On Wednesday, attorneys for Jussie Smollett, the disgraced actor who invented a hate crime hoax and was later convicted for lying to Chicago police, filed an appeal of their client's December 2021 conviction in hopes of keeping Smollett from serving the remaining portion of his 150-day jail sentence.
Variety reports, Smollett served six days out of the 150-day sentence in March 2022 and was released pending his appeal, which was due for filing by his lawyers back in August 2022. Smollett's attorneys filed and were granted five extensions through February 2023.
In January of 2019, Smollett, who self-identifies as an actor, director, writer, and producer, called the police to his Chicago hotel and claimed that he'd been the victim of a hate crime.
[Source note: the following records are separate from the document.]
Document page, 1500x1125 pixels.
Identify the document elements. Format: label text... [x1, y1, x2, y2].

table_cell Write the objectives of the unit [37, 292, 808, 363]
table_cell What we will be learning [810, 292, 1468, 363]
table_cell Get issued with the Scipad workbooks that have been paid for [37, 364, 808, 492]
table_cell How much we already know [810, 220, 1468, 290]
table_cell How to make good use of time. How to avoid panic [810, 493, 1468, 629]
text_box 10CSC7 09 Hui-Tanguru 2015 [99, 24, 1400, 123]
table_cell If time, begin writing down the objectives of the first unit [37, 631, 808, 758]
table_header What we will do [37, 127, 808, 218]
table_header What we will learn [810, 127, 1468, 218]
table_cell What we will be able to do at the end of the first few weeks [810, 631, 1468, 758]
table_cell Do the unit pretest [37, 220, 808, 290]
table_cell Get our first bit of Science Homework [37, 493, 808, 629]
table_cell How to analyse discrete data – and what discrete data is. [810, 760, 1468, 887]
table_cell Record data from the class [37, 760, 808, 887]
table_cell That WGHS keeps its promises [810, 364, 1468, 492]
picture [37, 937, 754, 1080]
At the time he said two white men had assaulted him after he went out in the middle of the night to grab a Subway sandwich. Smollett said the men wrapped a noose around his neck, poured an unknown substance on him, and yelled racist and homophobic slurs and that the Democrat-controlled city of Chicago was "MAGA Country."
Police noted discrepancies in Smollett's story, including the unmolested Subway sub and after investigation, it was revealed he'd paid two Nigerian brothers he knew from the gym to help him stage the hoax.
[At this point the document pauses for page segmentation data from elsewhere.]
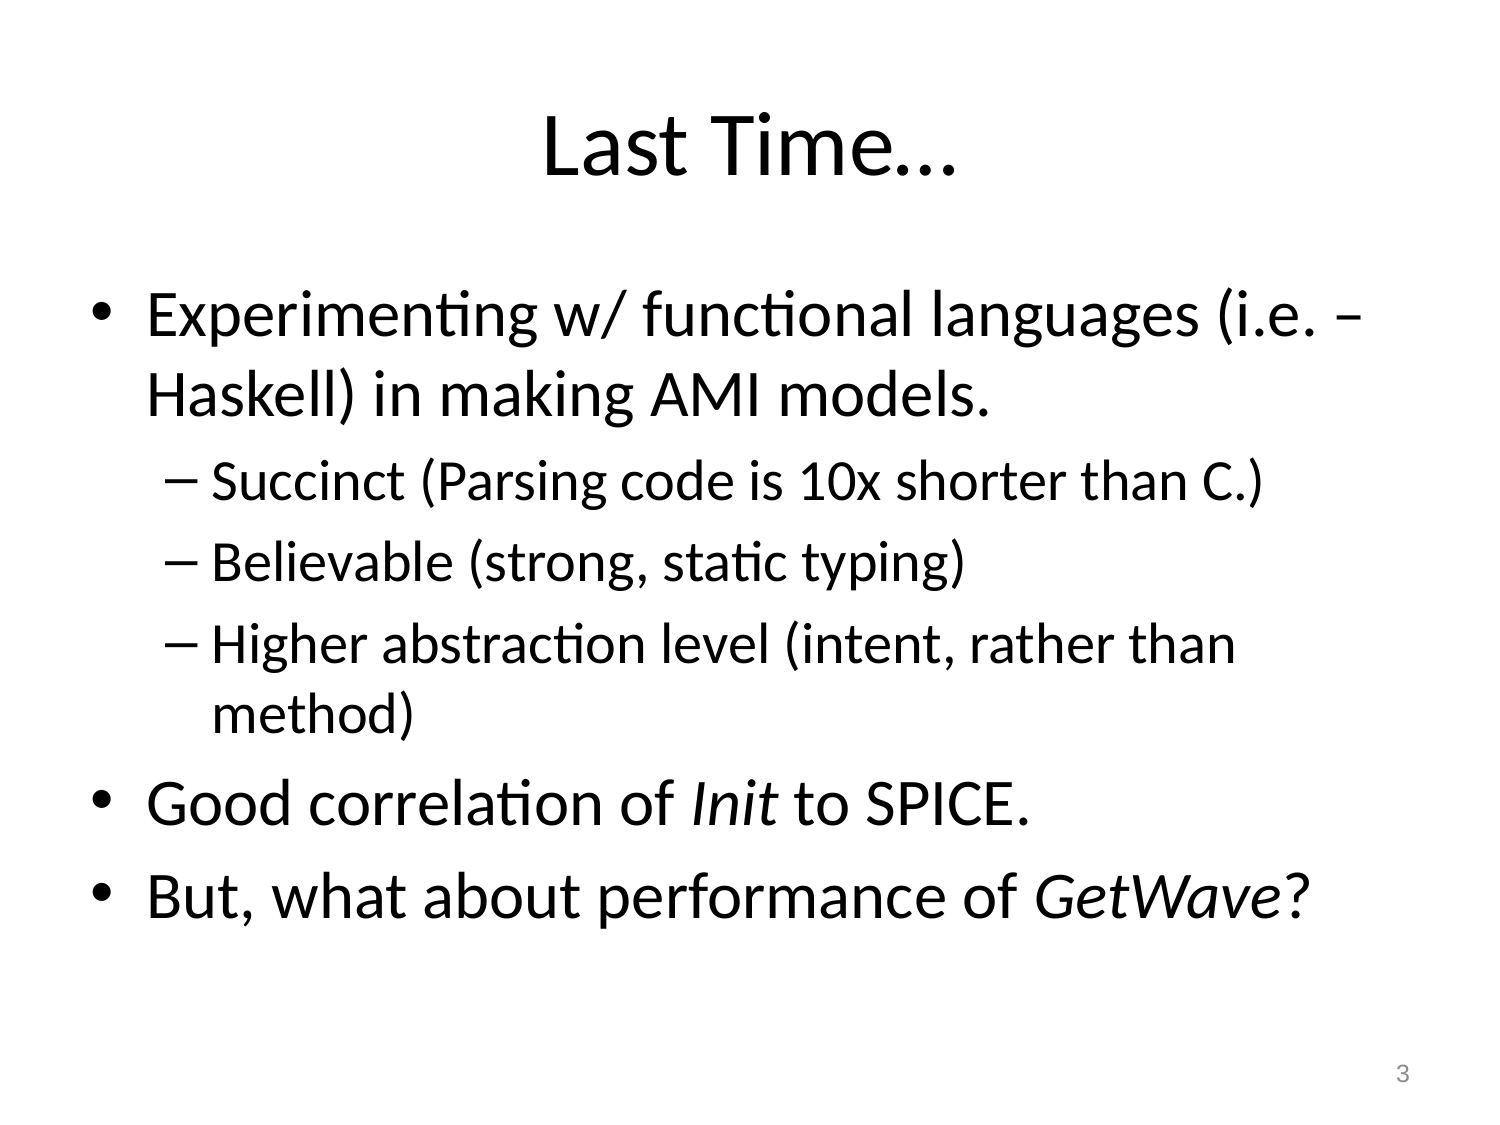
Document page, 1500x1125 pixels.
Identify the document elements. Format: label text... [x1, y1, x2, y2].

slide_number 3 [1074, 1042, 1425, 1103]
title Last Time… [75, 45, 1425, 233]
list Experimenting w/ functional languages (i.e. – Haskell) in making AMI models. Succinct (Parsing code is 10x shorter than C.) Believable (strong, static typing) Higher abstraction level (intent, rather than method) Good correlation of Init to SPICE. But, what about performance of GetWave? [75, 262, 1425, 1005]
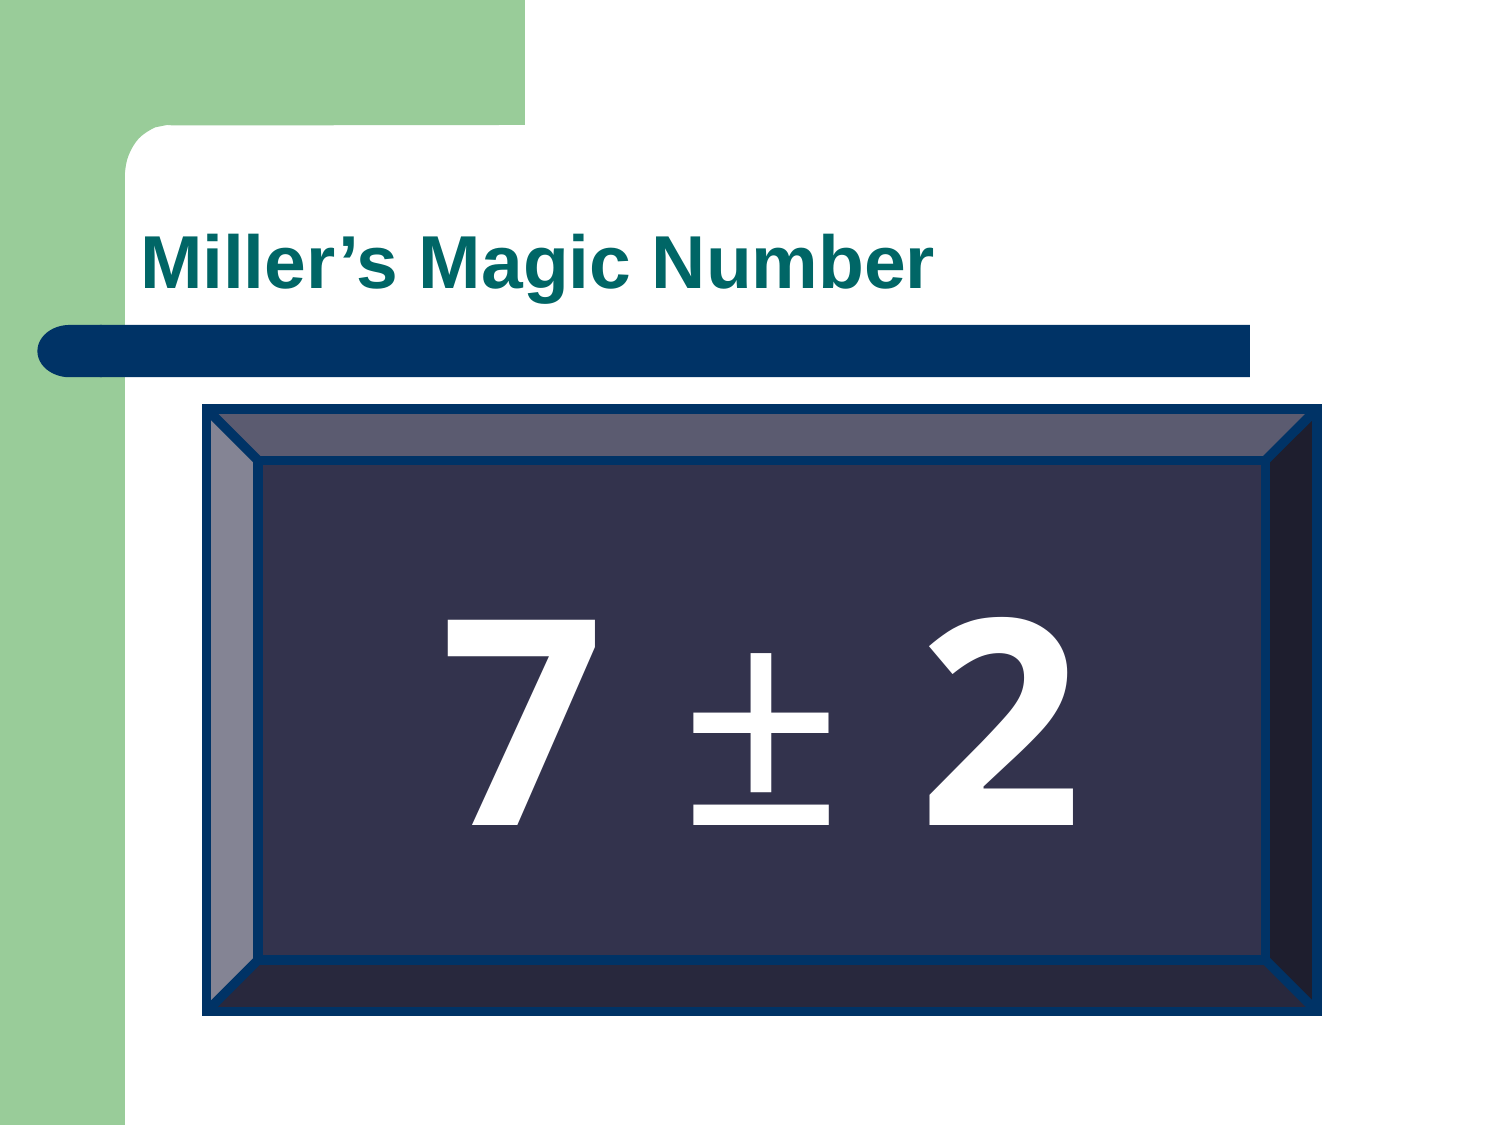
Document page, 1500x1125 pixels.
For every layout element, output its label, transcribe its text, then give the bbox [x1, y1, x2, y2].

He paid them $3,500 in the form of a personal check.
Smollett maintained his innocence, even after he was found guilty of five out of six counts of disorderly conduct related to lying to the police in December 2021.
James Linn, the trial judge, said that Smollett was a "charlatan" who acted "profoundly arrogant and selfish and narcissistic."
Smollett's response to the verdict included declarations that he was "not suicidal" and "If I did this, it means that I stuck my fist in the fears of black Americans in this country for over 400 years and the fears of the LGBTQ."
Smollett’s lawyers say in their appeal that Judge Linn made "reversible errors, that the 150-day sentence is excessive, and that the entire prosecution should have been disallowed," reports Variety. Their appeal also claims the judge adopted a "personal retributive tone."
Part of Smollett's sentence made him pay a $25,000 fine and $120,000 in restitution to the Chicago Police Department to cover the wasted expenses they used while investigating his initial claim. "The defense argues that Illinois law does not allow the police department to be considered a 'victim,' and that therefore the restitution order should be overturned," reports Variety.